Unless it's GPL or similar, that's the claim. I'd hope that something like

    case *buntu)
would avoid using their trademark, if you can't just test for Debian derivatives.
From http://www.ubuntu.com/legal/terms-and-policies/intellectual-...

>You will require Canonical’s permission to use: (i) any mark ending with the letters UBUNTU or BUNTU which is sufficiently similar to the Trademarks or any other confusingly similar mark, and (ii) any Trademark in a domain name or URL or for merchandising purposes

That sounds like it covers *buntu too, unfortunately

Good grief.

Sounds like "buntish" is the best option then, or something like that.

Perhaps you can do:

    voldemort=$(echo Ubxntx | sed 's/x/u/g')
    ...
    case $voldemort)
 
and not have an issue. Their trademark exists in computer memory, but not in code at that point.

I think if the compiler optimizes that out to not have string replacing (not valid for bash, but for other compiled languages), that makes it more interesting since if they're claiming the compiled unit is of issue, well, that unit now might have the string "Ubuntu" in it depending entirely on optimization.

It means that somebody who is angry about Ubuntu for some reason says that you can't use the word Ubuntu in your programs to test whether they are running on Ubuntu, or Canonical will sue you. There is no real evidence that this is the case.

I expect that tomorrow I will hear that Canonical will sue me if I publicly say Ubuntu.
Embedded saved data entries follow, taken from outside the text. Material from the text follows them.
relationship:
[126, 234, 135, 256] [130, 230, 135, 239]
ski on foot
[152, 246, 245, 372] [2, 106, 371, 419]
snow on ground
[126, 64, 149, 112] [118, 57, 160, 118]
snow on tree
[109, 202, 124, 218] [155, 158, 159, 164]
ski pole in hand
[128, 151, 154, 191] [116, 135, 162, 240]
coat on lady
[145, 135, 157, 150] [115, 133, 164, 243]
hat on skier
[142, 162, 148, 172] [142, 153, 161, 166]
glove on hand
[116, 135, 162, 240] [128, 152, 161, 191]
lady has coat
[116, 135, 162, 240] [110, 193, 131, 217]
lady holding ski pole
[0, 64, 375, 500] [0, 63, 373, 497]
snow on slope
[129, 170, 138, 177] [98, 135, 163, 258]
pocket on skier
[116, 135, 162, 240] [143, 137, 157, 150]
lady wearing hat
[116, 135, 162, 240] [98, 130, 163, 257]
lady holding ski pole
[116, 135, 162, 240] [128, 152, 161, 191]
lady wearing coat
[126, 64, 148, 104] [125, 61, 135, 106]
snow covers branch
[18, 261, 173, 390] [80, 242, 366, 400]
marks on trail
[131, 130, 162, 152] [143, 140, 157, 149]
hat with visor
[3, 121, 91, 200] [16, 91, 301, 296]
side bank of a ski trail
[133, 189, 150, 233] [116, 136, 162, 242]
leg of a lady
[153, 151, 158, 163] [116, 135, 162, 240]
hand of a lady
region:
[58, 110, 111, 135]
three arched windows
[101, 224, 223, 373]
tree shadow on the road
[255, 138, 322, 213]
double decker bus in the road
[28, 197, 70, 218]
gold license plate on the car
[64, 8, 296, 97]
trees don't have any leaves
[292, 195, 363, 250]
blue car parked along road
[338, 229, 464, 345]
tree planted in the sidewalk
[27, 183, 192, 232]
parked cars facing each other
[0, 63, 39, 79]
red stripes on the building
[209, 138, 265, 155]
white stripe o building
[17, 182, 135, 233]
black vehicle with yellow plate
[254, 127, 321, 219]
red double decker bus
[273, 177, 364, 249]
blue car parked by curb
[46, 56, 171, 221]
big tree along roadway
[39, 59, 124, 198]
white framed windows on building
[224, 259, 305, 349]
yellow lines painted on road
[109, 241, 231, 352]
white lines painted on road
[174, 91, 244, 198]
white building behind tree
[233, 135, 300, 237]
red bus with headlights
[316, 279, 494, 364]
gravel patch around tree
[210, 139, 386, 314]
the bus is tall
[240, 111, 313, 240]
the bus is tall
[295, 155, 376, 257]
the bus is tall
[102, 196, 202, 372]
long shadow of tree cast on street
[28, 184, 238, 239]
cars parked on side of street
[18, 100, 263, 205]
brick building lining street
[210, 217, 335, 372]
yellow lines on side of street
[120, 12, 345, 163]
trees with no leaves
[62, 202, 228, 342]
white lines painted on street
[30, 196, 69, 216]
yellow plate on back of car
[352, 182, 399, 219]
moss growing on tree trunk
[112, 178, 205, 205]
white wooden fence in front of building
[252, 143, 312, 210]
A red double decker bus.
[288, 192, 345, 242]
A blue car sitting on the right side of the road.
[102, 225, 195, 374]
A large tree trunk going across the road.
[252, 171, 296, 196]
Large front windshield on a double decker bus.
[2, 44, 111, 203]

if you are interested in software freedom and think Ubuntu has a problem, then please explain how this redhat export control policy fits into your world: http://www.redhat.com/licenses/exportcontrol.html
I think almost all non-lawyers want to export to Cuba. The problem is that until the US government stops the embargo, US-based companies are often loathe to contract with companies that offer services to Cuba.
"I start wondering ..." announces another incoming bundle of FUD absent any confirmation from Ubuntu. Claims about the legal position of Ubuntu are flying around that are completely unsubstantiated. If we are going to publicly bury Ubuntu, let's not do it on the basis of fevered suppositions, let's have it from their own mouth.
mjg59 has been trying to get this clarified for quite some time. Ubuntu has had plenty of opportunity.